Films like “The Help” — a period piece set during the 1960s Civil Rights Movement that follows a white woman’s relationship with black maids — may leave viewers feeling positive about society’s progress when it comes to race — a feeling that raises concern among critics, including California State University, Northridge film professors Michael Johnson Jr. and Nate Thomas. They worry that such movies often frame racism as a problem of the past, or that the problems caused by systemic racism can be easily solved by a white benefactor.

Johnson and Thomas — both men of color — argued that movies featuring “white saviors” can have an adverse effect on viewers.

Such films can make people of color feel as though they need to be saved and cannot save themselves, and can make white viewers see themselves as the center of stories involving people of color, they said.

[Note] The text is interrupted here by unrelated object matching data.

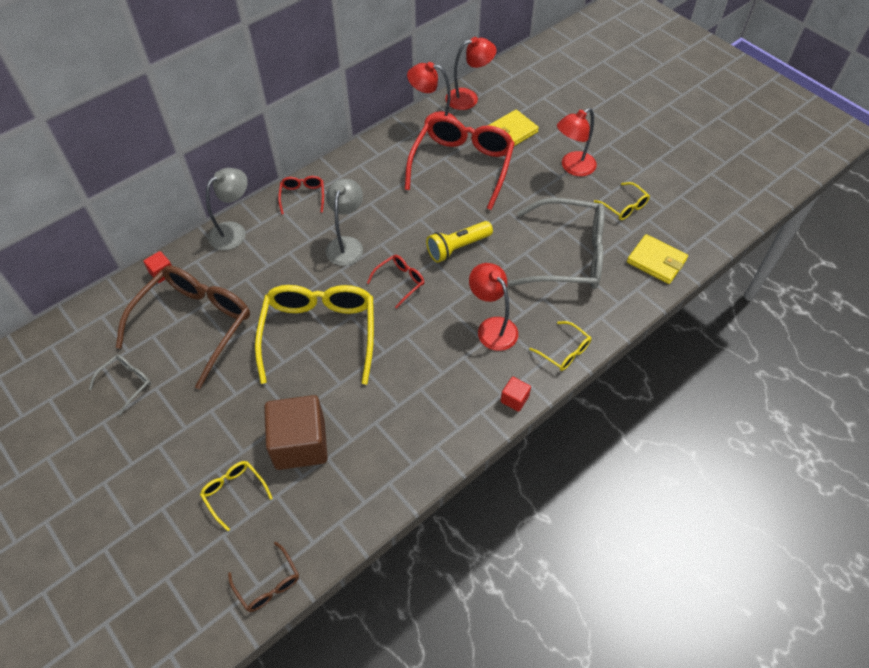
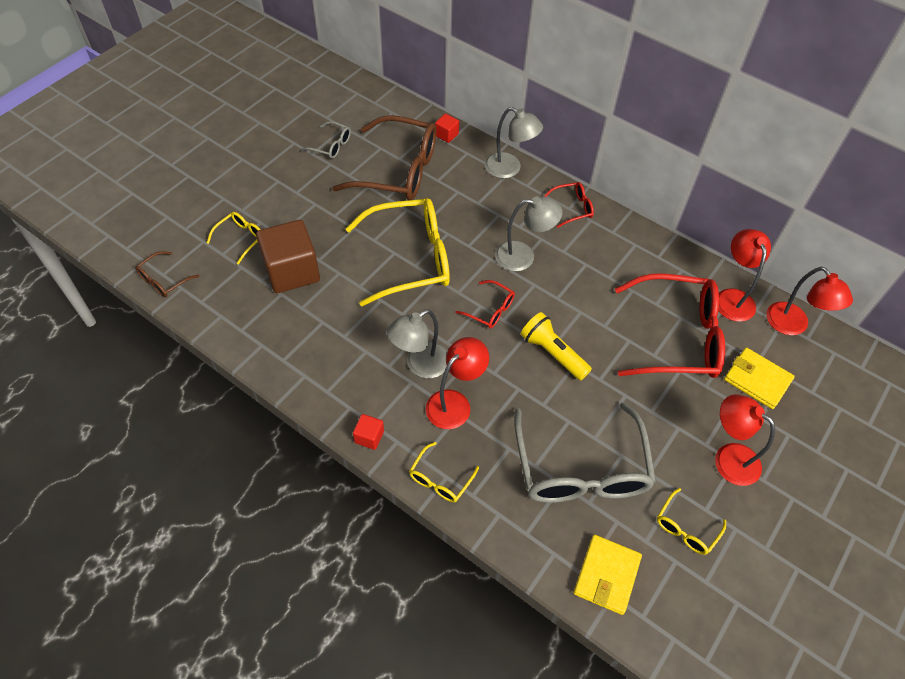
camera: 75 degrees right, 0 degrees up
(447, 346) = (420, 365): none -> grey lamp

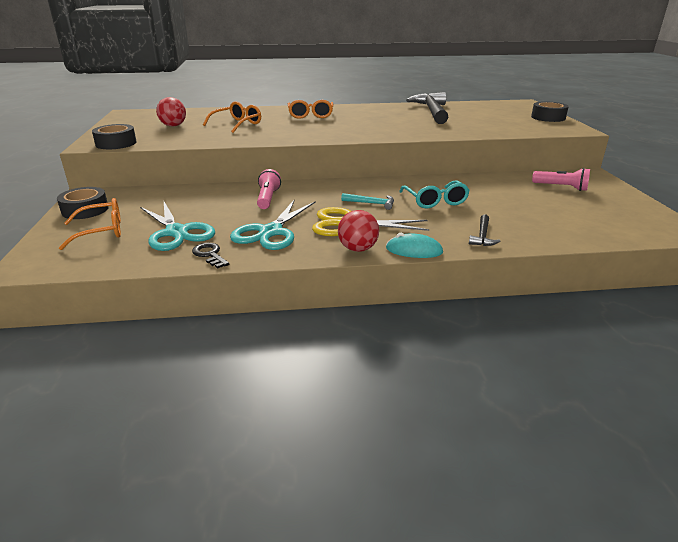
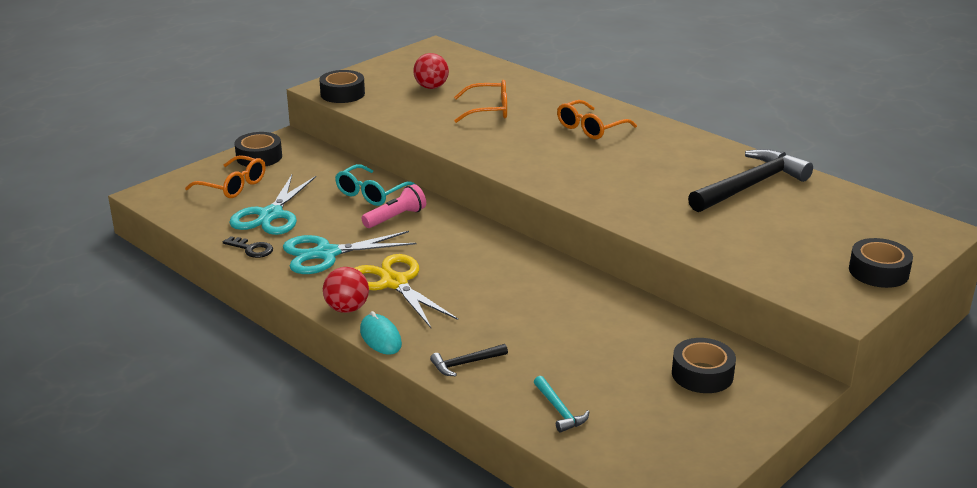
camera: 50 degrees right, 0 degrees up
(210, 255) = (251, 249): black key -> black key turned 105 degrees clockwise
(371, 203) = (462, 273): turquoise hammer -> turquoise hammer (559, 410)
(435, 201) = (523, 306): turquoise glasses -> turquoise glasses (371, 194)
(561, 187) = (702, 374): pink flashlight -> black tape

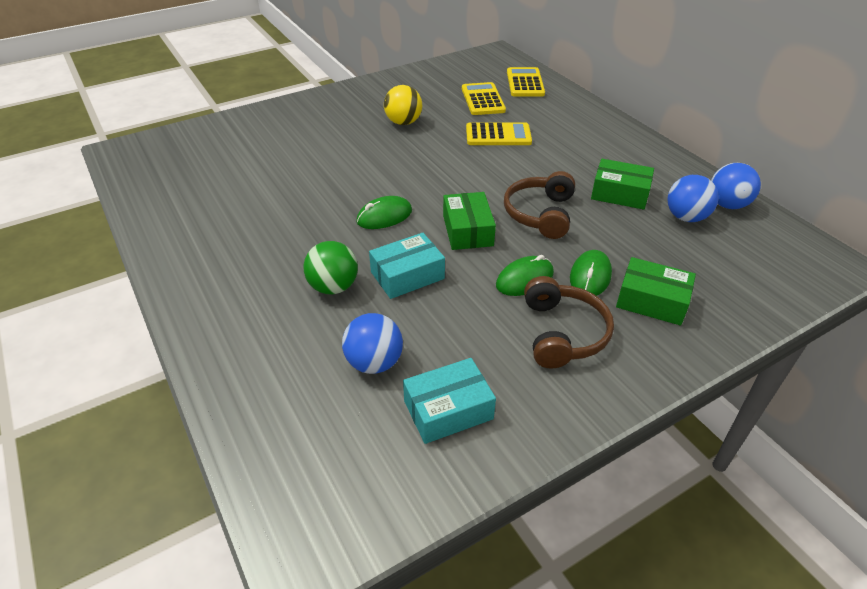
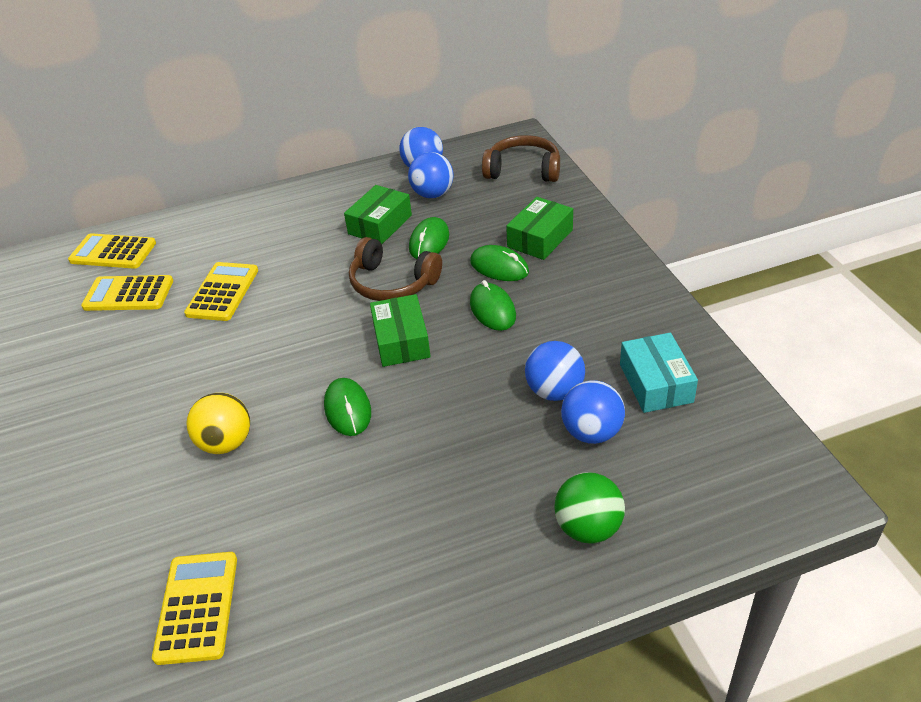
camera: 75 degrees left, 0 degrees up
(216, 188) = (197, 607): none -> yellow calculator
(333, 287) = (467, 463): green ball -> green ball (588, 527)
(403, 122) = (137, 376): yellow ball -> yellow ball (226, 443)
(407, 275) = (463, 397): turquoise box -> none
(423, 332) = (554, 391): none -> blue ball
(467, 230) = (401, 340): green box -> green box turned 75 degrees clockwise
(562, 333) = (570, 297): brown headphones -> brown headphones (523, 170)
(608, 226) = (429, 242): none -> green mouse

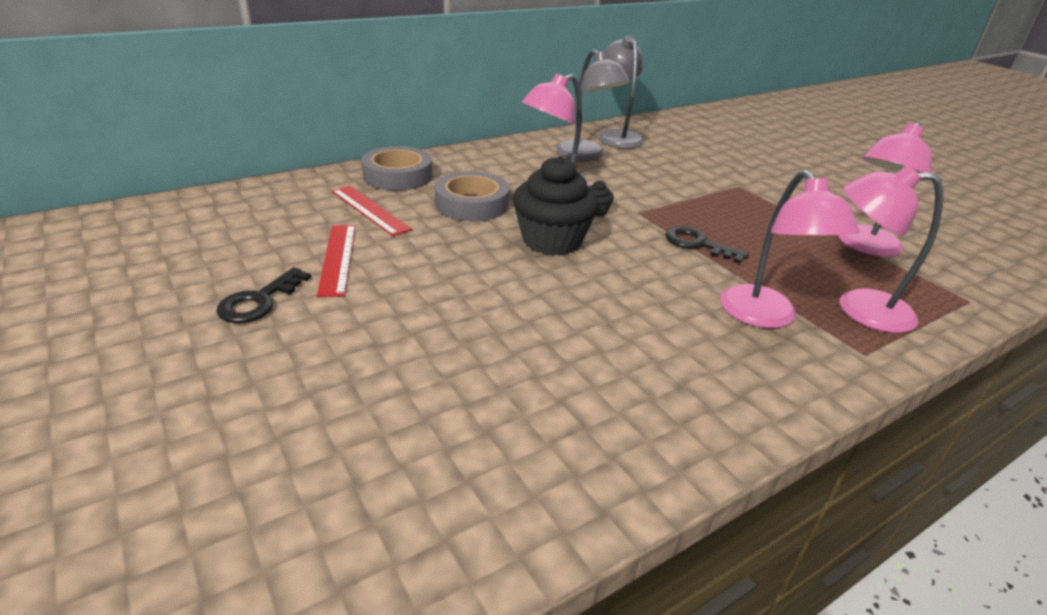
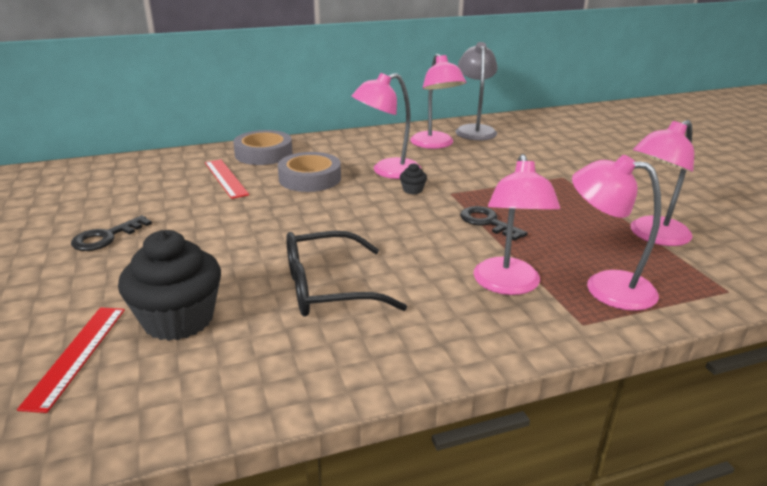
camera: 15 degrees right, 5 degrees down
(337, 258) = (179, 212): red ruler -> red ruler (76, 355)
(552, 241) = (358, 211): black cupcake -> black cupcake (178, 319)
(578, 342) = (329, 288): none -> black glasses
(586, 155) = (435, 144): grey lamp -> pink lamp

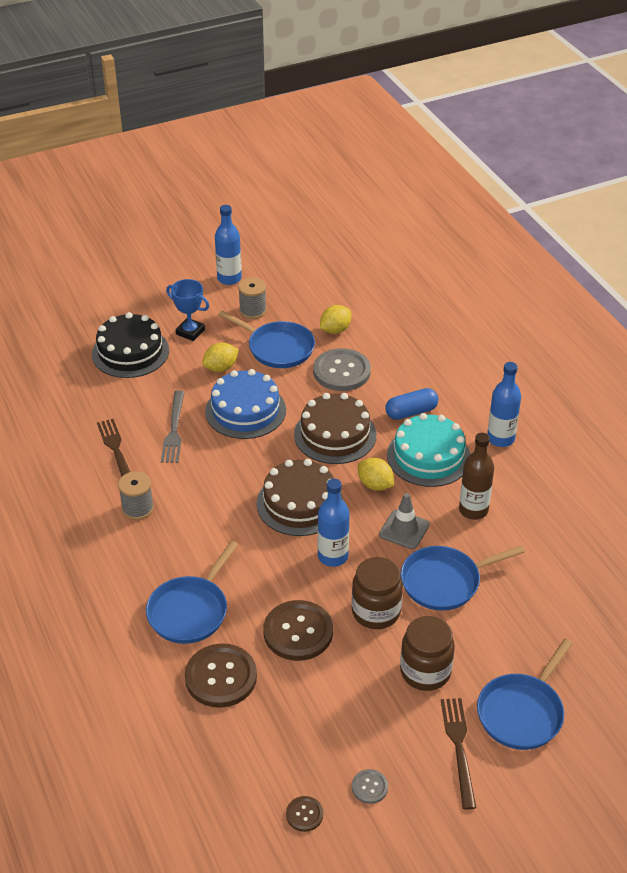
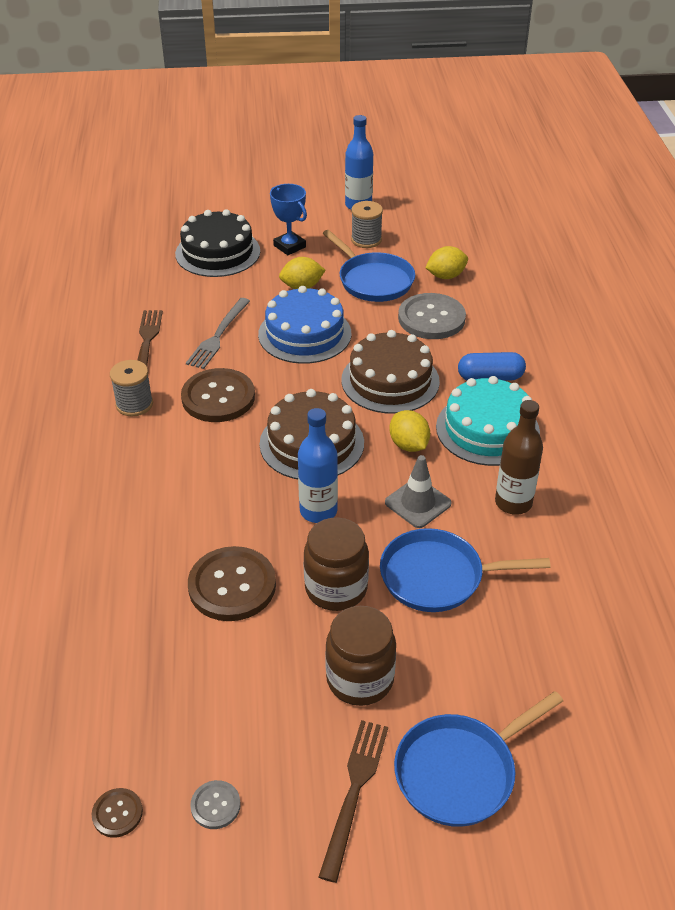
camera: 20 degrees right, 0 degrees up
(190, 611) = (126, 527): blue pan -> none
(221, 677) = (116, 611): brown button -> brown button (218, 397)
(500, 439) = (585, 431): blue bottle -> none

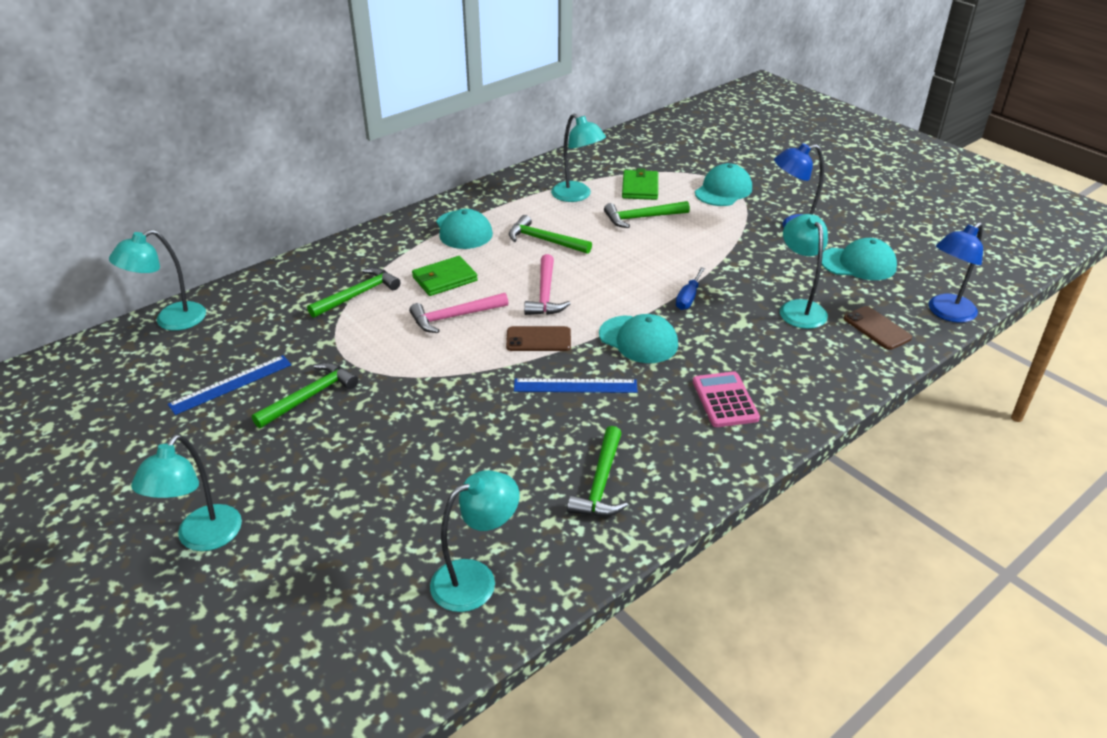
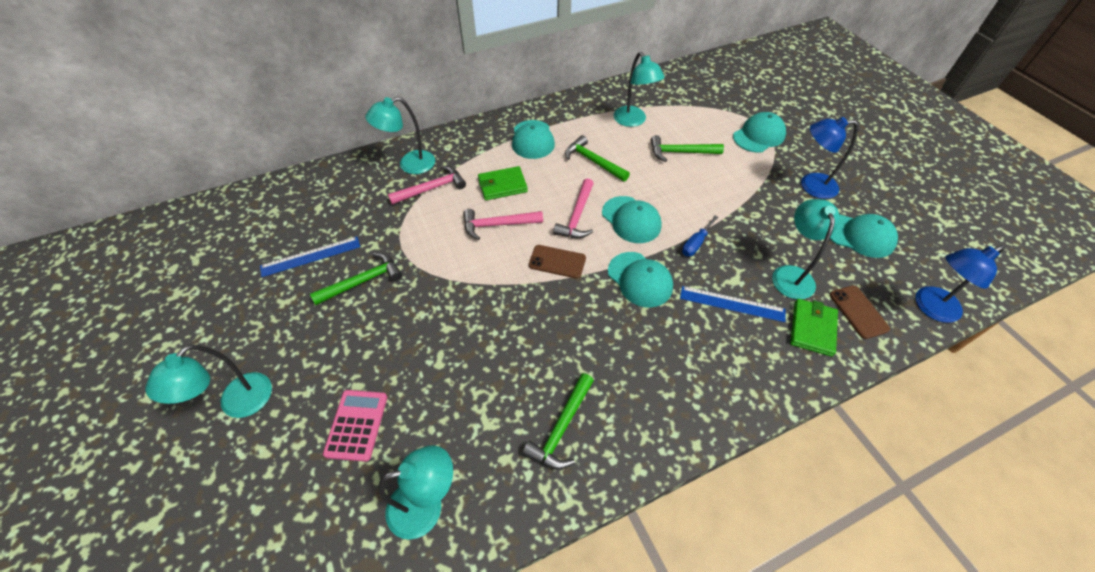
camera: 15 degrees right, 15 degrees up
(171, 321) = (290, 187): turquoise lamp -> turquoise lamp (409, 165)
(358, 295) = (432, 188): green hammer -> pink hammer
(575, 386) = (572, 317): blue ruler -> blue ruler (732, 304)
(609, 288) = (631, 219): none -> turquoise cap
(640, 187) = (688, 121): green wallet -> green wallet (812, 328)
(725, 400) = (696, 362): pink calculator -> pink calculator (357, 425)

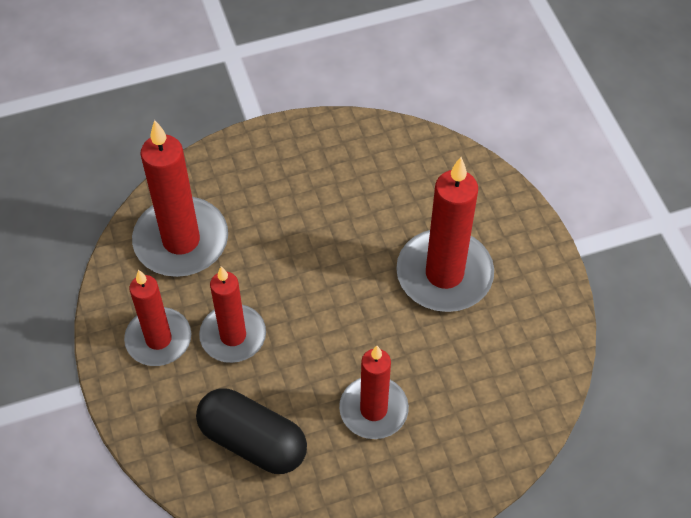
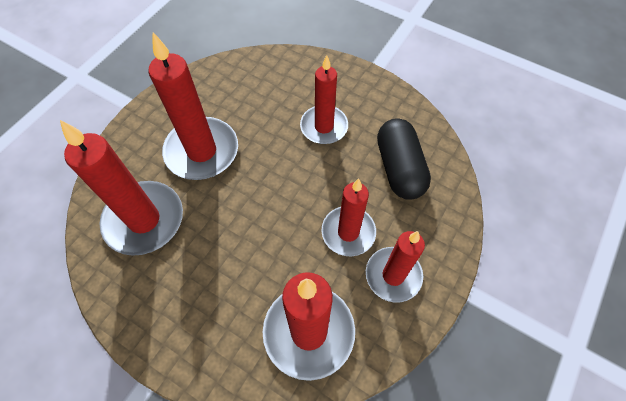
camera: 130 degrees left, 5 degrees up
(403, 186) = (144, 220): none -> red candle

“I think it’s showing a very strong people as being weak,” said Thomas, head of the film option in CSUN’s Department of Cinema and Television Arts. “It’s a societal thing, that you won’t get [anything] accomplished without the white man.”

Michael Johnson, Jr.

Michael Johnson, Jr.

Johnson, an assistant professor of media theory and criticism, defined a “white savior” in movies as a white character who rescues non-white characters from unfortunate circumstances.

“One of the indispensable features of the white savior is that, in the process of saving or rescuing those characters — who may or may not actually need rescuing — they typically learn something valuable or some oral lesson along the way,” Johnson said.

Thomas pointed out that “white saviors” pop up frequently in the real world, likely both as the result of and feeding into the trope. He singled out the recent protests against racial injustice and police brutality, noting that serious attention was not paid to the protesters’ demands by the general public and many policy makers until white protesters joined in.

“Society has an impact on cinema, but more importantly, I think, cinema has an impact on society,” Thomas said.

Johnson called Hollywood a business whose leaders lean toward stories they know are formulaically built for success — films that would appeal to a white liberal audience.

He and Thomas noted that, in the past, movies that focus on the lives of people of color might not have been made if they didn’t have a white director — a real life “white savior” — behind them.

Nate Thomas

Nate Thomas

Thomas recalled a conversation he once had with acclaimed film director Steven Spielberg about “Amistad” and “The Color Purple” — both films historical dramas focusing on black characters — and discovering that neither film, both critical and box office successes, would not have been made if Spielberg hadn’t stepped in to lead the projects.

Thomas and Johnson have no objection to heroic white characters in film, as long as the character does not take center stage when the story is supposed to be about people of color, they said.

“Until people are more aware of the white savior trope and understand how it functions — in film and in television and the mass media — it’s going to continue to exist because audiences are the drivers of demand for Hollywood,” Johnson said. “And until those audiences express a desire for something other than that, Hollywood has a vested interest in continuing to provide that for them.”